選んだ文章
#####
ホテル、レストランなどホスピタリティ・インダストリに特化したヘッドハンター茂木幹夫(もてぎ みきお/ www.kyotoconsultant.net)の「非首狩族的な」日々。


by Mikio_Motegi

竹中平蔵氏講演会 ACCJ 2007 Person of the Year

先日"ACCJ 2007 Person of the Year" に選ばれた竹中平蔵氏の
講演会&昼食会に参加するため、マンダリン・オリエンタルに行って来た。

竹中氏は小泉内閣で経済財政政策担当大臣、金融担当大臣、郵政民営化
担当大臣、そして総務大臣を歴任。文字通り「小泉構造改革」の重責を
担った人である。

当日、250席ほどの昼食会場は満席。私は昨年暮れにこのイベントが
発表になって即座に申し込んだので席を確保できたが、登録が遅れて
参加できなかった人もかなりの数に上ったとの由。

竹中氏の講演内容は主には小泉内閣時代を振り返るものだったが、
30分間の講演及びそれに続く30分間の質疑応答は全て英語。
#####
資料
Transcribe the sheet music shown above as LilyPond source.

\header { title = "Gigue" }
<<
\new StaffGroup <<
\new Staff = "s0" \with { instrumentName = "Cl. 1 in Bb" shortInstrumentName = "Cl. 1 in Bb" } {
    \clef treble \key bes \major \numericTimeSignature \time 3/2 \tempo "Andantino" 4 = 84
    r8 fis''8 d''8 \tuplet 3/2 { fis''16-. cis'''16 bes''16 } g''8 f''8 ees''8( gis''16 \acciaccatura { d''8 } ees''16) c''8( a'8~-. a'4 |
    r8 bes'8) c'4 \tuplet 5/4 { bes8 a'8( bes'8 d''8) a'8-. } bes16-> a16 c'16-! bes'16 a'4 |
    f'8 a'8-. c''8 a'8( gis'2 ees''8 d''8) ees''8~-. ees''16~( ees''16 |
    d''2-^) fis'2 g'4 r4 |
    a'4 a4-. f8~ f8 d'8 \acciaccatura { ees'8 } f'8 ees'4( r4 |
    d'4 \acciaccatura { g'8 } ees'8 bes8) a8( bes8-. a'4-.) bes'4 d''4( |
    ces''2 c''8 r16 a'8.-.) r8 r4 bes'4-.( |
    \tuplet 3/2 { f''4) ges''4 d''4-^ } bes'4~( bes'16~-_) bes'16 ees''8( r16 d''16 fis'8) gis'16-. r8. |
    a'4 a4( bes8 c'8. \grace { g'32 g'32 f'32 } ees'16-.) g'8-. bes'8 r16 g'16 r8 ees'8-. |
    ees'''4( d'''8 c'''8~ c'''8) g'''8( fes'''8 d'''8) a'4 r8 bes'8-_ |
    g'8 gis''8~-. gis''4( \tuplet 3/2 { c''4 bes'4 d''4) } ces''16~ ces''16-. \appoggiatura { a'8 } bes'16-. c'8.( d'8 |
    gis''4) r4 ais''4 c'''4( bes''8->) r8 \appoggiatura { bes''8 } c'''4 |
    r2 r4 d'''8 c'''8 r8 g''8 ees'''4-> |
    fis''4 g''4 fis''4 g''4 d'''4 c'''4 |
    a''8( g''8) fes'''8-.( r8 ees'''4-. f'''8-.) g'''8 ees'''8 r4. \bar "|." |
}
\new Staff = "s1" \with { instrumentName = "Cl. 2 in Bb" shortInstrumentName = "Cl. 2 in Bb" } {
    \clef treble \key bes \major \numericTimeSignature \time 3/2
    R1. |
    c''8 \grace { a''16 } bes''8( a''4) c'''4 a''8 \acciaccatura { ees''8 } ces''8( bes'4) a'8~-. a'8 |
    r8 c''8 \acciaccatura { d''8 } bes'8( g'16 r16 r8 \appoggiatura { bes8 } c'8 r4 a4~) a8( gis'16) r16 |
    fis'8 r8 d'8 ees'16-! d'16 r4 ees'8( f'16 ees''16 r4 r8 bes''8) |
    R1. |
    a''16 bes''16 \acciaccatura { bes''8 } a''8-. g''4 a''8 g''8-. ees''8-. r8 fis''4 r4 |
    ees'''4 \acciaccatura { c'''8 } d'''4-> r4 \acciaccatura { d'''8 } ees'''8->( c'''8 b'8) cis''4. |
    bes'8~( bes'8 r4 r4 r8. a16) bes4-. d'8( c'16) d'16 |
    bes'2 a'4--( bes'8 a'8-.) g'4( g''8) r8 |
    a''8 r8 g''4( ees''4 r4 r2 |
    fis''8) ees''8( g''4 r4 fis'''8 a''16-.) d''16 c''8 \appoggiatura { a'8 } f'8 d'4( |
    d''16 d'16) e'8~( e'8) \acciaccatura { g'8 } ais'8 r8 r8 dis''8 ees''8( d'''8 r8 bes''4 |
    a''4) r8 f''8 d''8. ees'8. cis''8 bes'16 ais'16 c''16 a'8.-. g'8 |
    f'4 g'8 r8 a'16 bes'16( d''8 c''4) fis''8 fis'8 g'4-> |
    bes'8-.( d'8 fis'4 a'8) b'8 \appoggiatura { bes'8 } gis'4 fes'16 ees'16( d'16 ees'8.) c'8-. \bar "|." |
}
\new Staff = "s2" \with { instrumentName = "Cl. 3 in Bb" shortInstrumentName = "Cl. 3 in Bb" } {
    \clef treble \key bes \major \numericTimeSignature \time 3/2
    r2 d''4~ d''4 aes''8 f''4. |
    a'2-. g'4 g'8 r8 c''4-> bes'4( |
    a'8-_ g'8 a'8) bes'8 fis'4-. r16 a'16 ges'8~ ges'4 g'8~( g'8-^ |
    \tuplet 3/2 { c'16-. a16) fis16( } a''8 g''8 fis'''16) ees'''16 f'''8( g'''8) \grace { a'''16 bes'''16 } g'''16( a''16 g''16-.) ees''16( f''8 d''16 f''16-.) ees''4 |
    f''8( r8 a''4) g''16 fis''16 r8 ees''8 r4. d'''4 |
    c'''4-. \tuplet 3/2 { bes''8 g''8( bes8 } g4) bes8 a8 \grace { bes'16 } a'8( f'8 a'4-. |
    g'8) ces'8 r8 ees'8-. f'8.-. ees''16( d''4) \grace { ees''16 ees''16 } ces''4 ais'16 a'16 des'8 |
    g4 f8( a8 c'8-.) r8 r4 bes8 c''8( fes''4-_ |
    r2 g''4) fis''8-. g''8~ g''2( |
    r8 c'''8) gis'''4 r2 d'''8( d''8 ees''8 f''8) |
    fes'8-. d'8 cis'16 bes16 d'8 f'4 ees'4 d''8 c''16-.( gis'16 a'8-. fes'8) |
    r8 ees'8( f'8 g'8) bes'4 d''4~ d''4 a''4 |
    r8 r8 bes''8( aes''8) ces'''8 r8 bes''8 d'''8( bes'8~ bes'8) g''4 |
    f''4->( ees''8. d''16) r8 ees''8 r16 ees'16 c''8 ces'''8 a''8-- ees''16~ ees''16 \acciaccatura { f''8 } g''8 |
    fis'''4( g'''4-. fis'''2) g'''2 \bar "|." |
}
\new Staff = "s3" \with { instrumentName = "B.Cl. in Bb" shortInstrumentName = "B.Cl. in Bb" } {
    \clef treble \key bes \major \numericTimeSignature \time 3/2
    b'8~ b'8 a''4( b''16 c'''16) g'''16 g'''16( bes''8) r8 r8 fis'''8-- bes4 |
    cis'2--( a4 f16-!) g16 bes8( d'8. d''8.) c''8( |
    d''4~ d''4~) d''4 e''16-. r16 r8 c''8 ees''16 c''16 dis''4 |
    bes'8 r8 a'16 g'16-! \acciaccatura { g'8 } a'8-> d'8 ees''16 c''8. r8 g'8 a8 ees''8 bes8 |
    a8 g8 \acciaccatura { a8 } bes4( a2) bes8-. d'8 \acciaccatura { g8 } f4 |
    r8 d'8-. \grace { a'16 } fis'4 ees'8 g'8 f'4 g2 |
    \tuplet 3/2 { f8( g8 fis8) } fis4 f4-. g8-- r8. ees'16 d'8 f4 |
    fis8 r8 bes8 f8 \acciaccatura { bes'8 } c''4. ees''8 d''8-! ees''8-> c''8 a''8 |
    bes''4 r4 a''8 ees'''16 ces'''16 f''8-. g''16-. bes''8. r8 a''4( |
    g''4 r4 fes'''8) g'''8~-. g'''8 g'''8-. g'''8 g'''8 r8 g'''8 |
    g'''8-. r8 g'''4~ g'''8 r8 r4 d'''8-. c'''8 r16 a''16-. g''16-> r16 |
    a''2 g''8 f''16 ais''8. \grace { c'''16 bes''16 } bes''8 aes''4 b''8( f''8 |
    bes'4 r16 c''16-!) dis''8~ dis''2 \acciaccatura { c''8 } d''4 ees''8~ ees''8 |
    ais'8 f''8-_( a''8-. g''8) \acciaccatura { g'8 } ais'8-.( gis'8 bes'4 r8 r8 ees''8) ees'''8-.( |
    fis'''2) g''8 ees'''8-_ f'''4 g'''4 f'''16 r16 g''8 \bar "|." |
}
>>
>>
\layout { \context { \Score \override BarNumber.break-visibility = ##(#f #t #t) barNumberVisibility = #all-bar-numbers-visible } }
#####
やること 1
竹中平蔵氏の講演会についての文章から、「竹中氏は小泉内閣で経済財政政策担当大臣、金融担当大臣、郵政民営化」を含む言葉で始まり「30分間の講演及びそれに続く30分間の質疑応答は全て英語。」で終わるところを、一字も変えずに書き写してください。
やること 2
竹中平蔵氏の講演会についての文章を、最後の文のあとから書き継いでください。

正しい答え 1
竹中氏は小泉内閣で経済財政政策担当大臣、金融担当大臣、郵政民営化
担当大臣、そして総務大臣を歴任。文字通り「小泉構造改革」の重責を
担った人である。

当日、250席ほどの昼食会場は満席。私は昨年暮れにこのイベントが
発表になって即座に申し込んだので席を確保できたが、登録が遅れて
参加できなかった人もかなりの数に上ったとの由。

竹中氏の講演内容は主には小泉内閣時代を振り返るものだったが、
30分間の講演及びそれに続く30分間の質疑応答は全て英語。

正しい答え 2
氏の発音は私を含む一般的日本人のそれと同じく、いかにも「大人に
なってから勉強しました」というレベルだったが、内容は秀逸。
氏自身が冒頭で「大臣を辞めたので好きなことが言える」と述べ会場を
笑わせたが、肩の凝らない終始リラックスしたものだった。

現在の国会の状況については、「参院では野党が多数を占めているため
法案を野党の合意なしには通せない為、近い将来での政界再編が必要」
と指摘。
面白いことに、解散・総選挙及び自民党と野党の一部が合従連衡する
政界再編が「今年の夏ぐらいに行われるだろう」とまで予測して見せた。
小泉政権の中枢にいた人の発言だけに、このくだりには参加者全員が
固唾を呑んで聞き入ったものだった。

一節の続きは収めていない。